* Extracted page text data
BEGIN

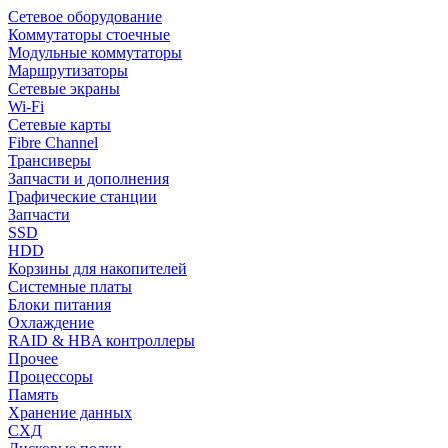
Сетевое оборудование
Коммутаторы стоечные
Модульные коммутаторы
Маршрутизаторы
Сетевые экраны
Wi-Fi
Сетевые карты
Fibre Channel
Трансиверы
Запчасти и дополнения
Графические станции
Запчасти
SSD
HDD
Корзины для накопителей
Системные платы
Блоки питания
Охлаждение
RAID & HBA контроллеры
Прочее
Процессоры
Память
Хранение данных
СХД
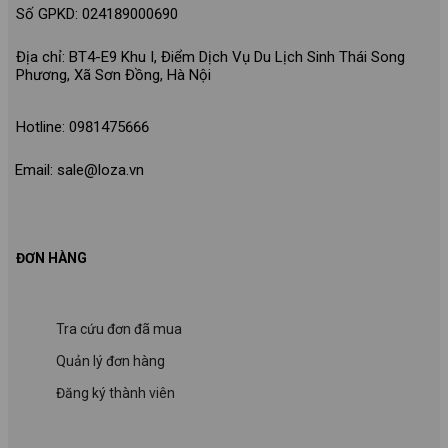
Số GPKD: 024189000690
Địa chỉ: BT4-E9 Khu I, Điểm Dịch Vụ Du Lịch Sinh Thái Song
Phương, Xã Sơn Đồng, Hà Nội
Hotline: 0981475666
Email: sale@loza.vn
ĐƠN HÀNG
Tra cứu đơn đã mua
Quản lý đơn hàng
Đăng ký thành viên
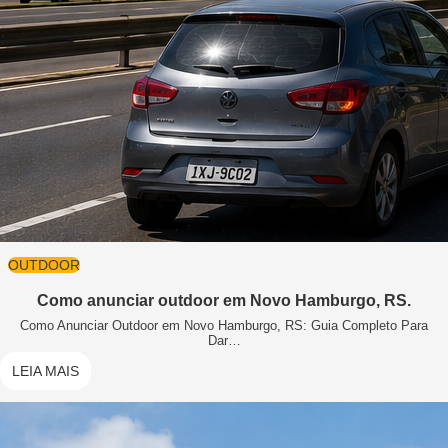
OUTDOOR
Como anunciar outdoor em Novo Hamburgo, RS.
Como Anunciar Outdoor em Novo Hamburgo, RS: Guia Completo Para
Dar…
LEIA MAIS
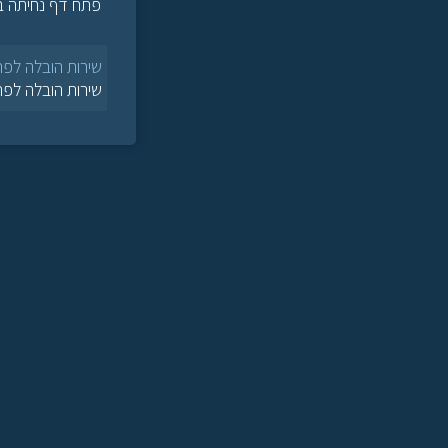
פתח דף נחיתה בנ
שירות הובלה לפר
שירות הובלה לפר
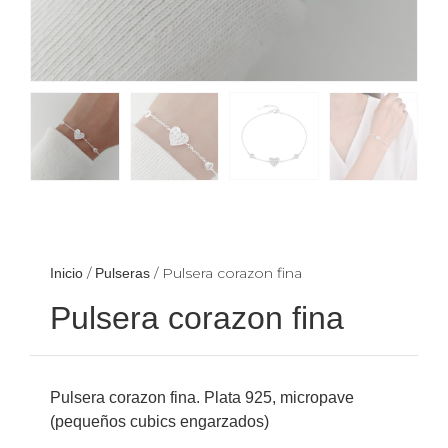
/
/ Pulsera corazon fina
Inicio
Pulseras
Pulsera corazon fina
Pulsera corazon fina. Plata 925, micropave
(pequeños cubics engarzados)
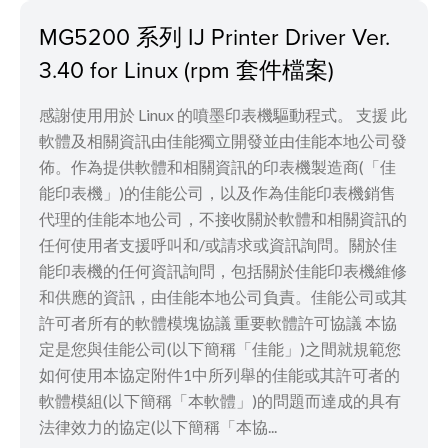
MG5200 系列 IJ Printer Driver Ver.
3.40 for Linux (rpm 套件檔案)
感謝使用用於 Linux 的噴墨印表機驅動程式。 支援 此
軟體及相關資訊由佳能獨立開發並由佳能本地公司發
佈。作為提供軟體和相關資訊的印表機製造商(「佳
能印表機」)的佳能公司，以及作為佳能印表機銷售
代理的佳能本地公司，不接收關於軟體和相關資訊的
任何使用者支援呼叫和/或請求或資訊詢問。關於佳
能印表機的任何資訊詢問，包括關於佳能印表機維修
和供應的資訊，由佳能本地公司負責。佳能公司或其
許可者所有的軟體模塊協議 重要軟體許可協議 本協
定是您與佳能公司(以下簡稱「佳能」)之間就規範您
如何使用本協定附件1中所列舉的佳能或其許可者的
軟體模組(以下簡稱「本軟體」)的問題而達成的具有
法律效力的協定(以下簡稱「本協...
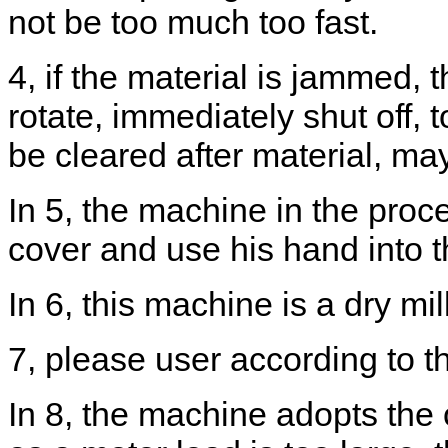
not be
too much too fast
.
4
,
if the
material is jammed
,
t
rotate,
immediately shut off
,
t
be
cleared
after material
,
may 
In 5
,
the machine
in the proc
cover
and
use
his hand into 
In 6
,
this machine is a
dry
mill
7
,
please
user
according to t
In 8
,
the machine adopts the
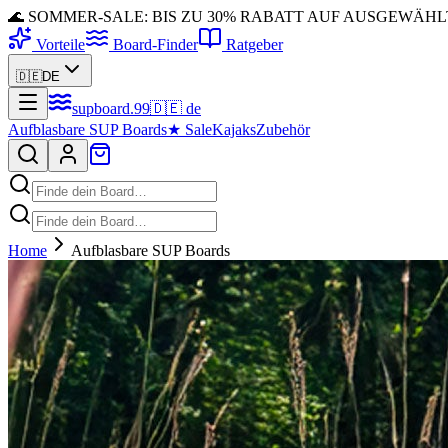
🌊 SOMMER-SALE: BIS ZU 30% RABATT AUF AUSGEWÄH
Vorteile
Board-Finder
Ratgeber
🇩🇪
DE
supboard
.
99
🇩🇪
de
Aufblasbare SUP Boards
★
Sale
Kajaks
Zubehör
Home
Aufblasbare SUP Boards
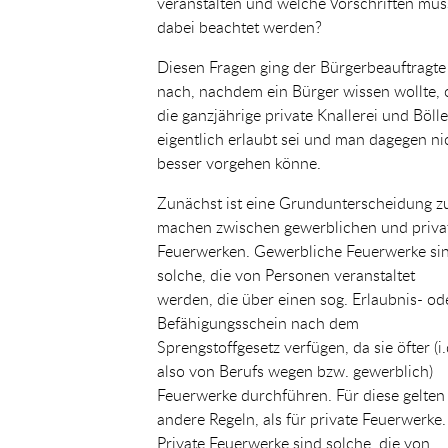
veranstalten und welche Vorschriften mü
dabei beachtet werden?
Diesen Fragen ging der Bürgerbeauftragte
nach, nachdem ein Bürger wissen wollte, 
die ganzjährige private Knallerei und Bölle
eigentlich erlaubt sei und man dagegen ni
besser vorgehen könne.
Zunächst ist eine Grundunterscheidung z
machen zwischen gewerblichen und priva
Feuerwerken. Gewerbliche Feuerwerke si
solche, die von Personen veranstaltet
werden, die über einen sog. Erlaubnis- od
Befähigungsschein nach dem
Sprengstoffgesetz verfügen, da sie öfter (i.
also von Berufs wegen bzw. gewerblich)
Feuerwerke durchführen. Für diese gelten
andere Regeln, als für private Feuerwerke.
Private Feuerwerke sind solche, die von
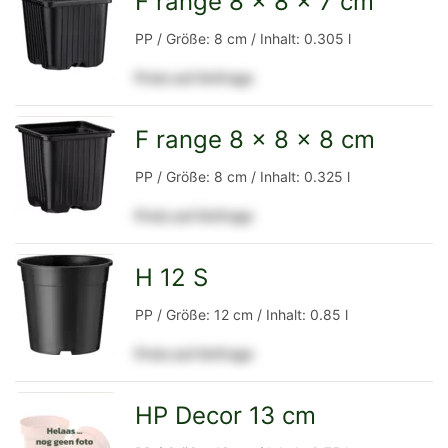
F range 8 x 8 x 7 cm
zur
PP / Größe: 8 cm / Inhalt: 0.305 l
Preis auf Anfrage
Detailseite
F range 8 x 8 x 8 cm
zur
PP / Größe: 8 cm / Inhalt: 0.325 l
Preis auf Anfrage
Detailseite
H 12 S
zur
PP / Größe: 12 cm / Inhalt: 0.85 l
Preis auf Anfrage
Detailseite
HP Decor 13 cm
zur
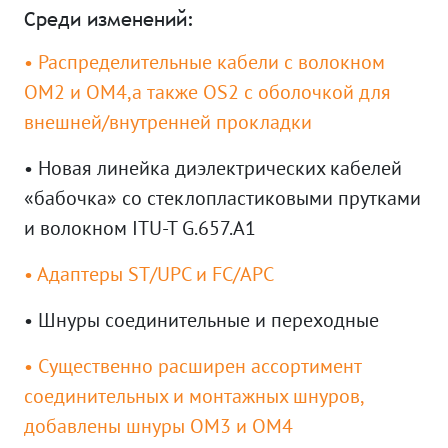
Среди изменений:
• Распределительные кабели с волокном
OM2 и OM4,а также OS2 с оболочкой для
внешней/внутренней прокладки
• Новая линейка диэлектрических кабелей
«бабочка» со стеклопластиковыми прутками
и волокном ITU-T G.657.A1
• Адаптеры ST/UPC и FC/APC
• Шнуры соединительные и переходные
• Существенно расширен ассортимент
соединительных и монтажных шнуров,
добавлены шнуры OM3 и OM4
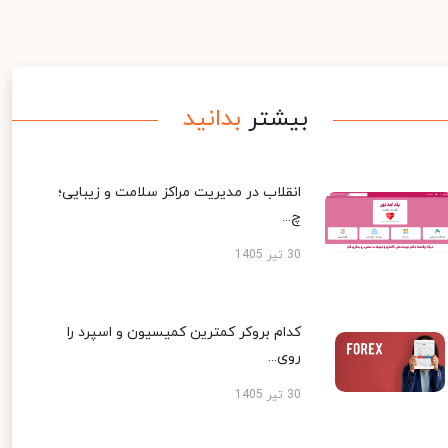
بیشتر
بدانید
انقلاب در مدیریت مراکز سلامت و زیبایی؛
چ...
30 تیر 1405
کدام بروکر کمترین کمیسیون و اسپرد را
روی...
30 تیر 1405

END

* EXERCISE INSTRUCTIONS
What you return must match the records above exactly, minus any images.

* ANSWER FOR THE TASK
Сетевое оборудование
Коммутаторы стоечные
Модульные коммутаторы
Маршрутизаторы
Сетевые экраны
Wi-Fi
Сетевые карты
Fibre Channel
Трансиверы
Запчасти и дополнения
Графические станции
Запчасти
SSD
HDD
Корзины для накопителей
Системные платы
Блоки питания
Охлаждение
RAID & HBA контроллеры
Прочее
Процессоры
Память
Хранение данных
СХД
Số GPKD: 024189000690
Địa chỉ: BT4-E9 Khu I, Điểm Dịch Vụ Du Lịch Sinh Thái Song
Phương, Xã Sơn Đồng, Hà Nội
Hotline: 0981475666
Email: sale@loza.vn
ĐƠN HÀNG
Tra cứu đơn đã mua
Quản lý đơn hàng
Đăng ký thành viên
OUTDOOR
Como anunciar outdoor em Novo Hamburgo, RS.
Como Anunciar Outdoor em Novo Hamburgo, RS: Guia Completo Para
Dar…
LEIA MAIS
פתח דף נחיתה בנ
שירות הובלה לפר
שירות הובלה לפר
/
/ Pulsera corazon fina
Inicio
Pulseras
Pulsera corazon fina
Pulsera corazon fina. Plata 925, micropave
(pequeños cubics engarzados)
MG5200 系列 IJ Printer Driver Ver.
3.40 for Linux (rpm 套件檔案)
感謝使用用於 Linux 的噴墨印表機驅動程式。 支援 此
軟體及相關資訊由佳能獨立開發並由佳能本地公司發
佈。作為提供軟體和相關資訊的印表機製造商(「佳
能印表機」)的佳能公司，以及作為佳能印表機銷售
代理的佳能本地公司，不接收關於軟體和相關資訊的
任何使用者支援呼叫和/或請求或資訊詢問。關於佳
能印表機的任何資訊詢問，包括關於佳能印表機維修
和供應的資訊，由佳能本地公司負責。佳能公司或其
許可者所有的軟體模塊協議 重要軟體許可協議 本協
定是您與佳能公司(以下簡稱「佳能」)之間就規範您
如何使用本協定附件1中所列舉的佳能或其許可者的
軟體模組(以下簡稱「本軟體」)的問題而達成的具有
法律效力的協定(以下簡稱「本協...
not be
too much too fast
.
4
,
if the
material is jammed
,
t
rotate,
immediately shut off
,
t
be
cleared
after material
,
may 
In 5
,
the machine
in the proc
cover
and
use
his hand into 
In 6
,
this machine is a
dry
mill
7
,
please
user
according to t
In 8
,
the machine adopts the
🌊 SOMMER-SALE: BIS ZU 30% RABATT AUF AUSGEWÄH
Vorteile
Board-Finder
Ratgeber
🇩🇪
DE
supboard
.
99
🇩🇪
de
Aufblasbare SUP Boards
★
Sale
Kajaks
Zubehör
Home
Aufblasbare SUP Boards
veranstalten und welche Vorschriften mü
dabei beachtet werden?
Diesen Fragen ging der Bürgerbeauftragte
nach, nachdem ein Bürger wissen wollte, 
die ganzjährige private Knallerei und Bölle
eigentlich erlaubt sei und man dagegen ni
besser vorgehen könne.
Zunächst ist eine Grundunterscheidung z
machen zwischen gewerblichen und priva
Feuerwerken. Gewerbliche Feuerwerke si
solche, die von Personen veranstaltet
werden, die über einen sog. Erlaubnis- od
Befähigungsschein nach dem
Sprengstoffgesetz verfügen, da sie öfter (i.
also von Berufs wegen bzw. gewerblich)
Feuerwerke durchführen. Für diese gelten
andere Regeln, als für private Feuerwerke.
Private Feuerwerke sind solche, die von
F range 8 x 8 x 7 cm
zur
PP / Größe: 8 cm / Inhalt: 0.305 l
Preis auf Anfrage
Detailseite
F range 8 x 8 x 8 cm
zur
PP / Größe: 8 cm / Inhalt: 0.325 l
Preis auf Anfrage
Detailseite
H 12 S
zur
PP / Größe: 12 cm / Inhalt: 0.85 l
Preis auf Anfrage
Detailseite
HP Decor 13 cm
zur
Среди изменений:
• Распределительные кабели с волокном
OM2 и OM4,а также OS2 с оболочкой для
внешней/внутренней прокладки
• Новая линейка диэлектрических кабелей
«бабочка» со стеклопластиковыми прутками
и волокном ITU-T G.657.A1
• Адаптеры ST/UPC и FC/APC
• Шнуры соединительные и переходные
• Существенно расширен ассортимент
соединительных и монтажных шнуров,
добавлены шнуры OM3 и OM4
بیشتر
بدانید
انقلاب در مدیریت مراکز سلامت و زیبایی؛
چ...
30 تیر 1405
کدام بروکر کمترین کمیسیون و اسپرد را
روی...
30 تیر 1405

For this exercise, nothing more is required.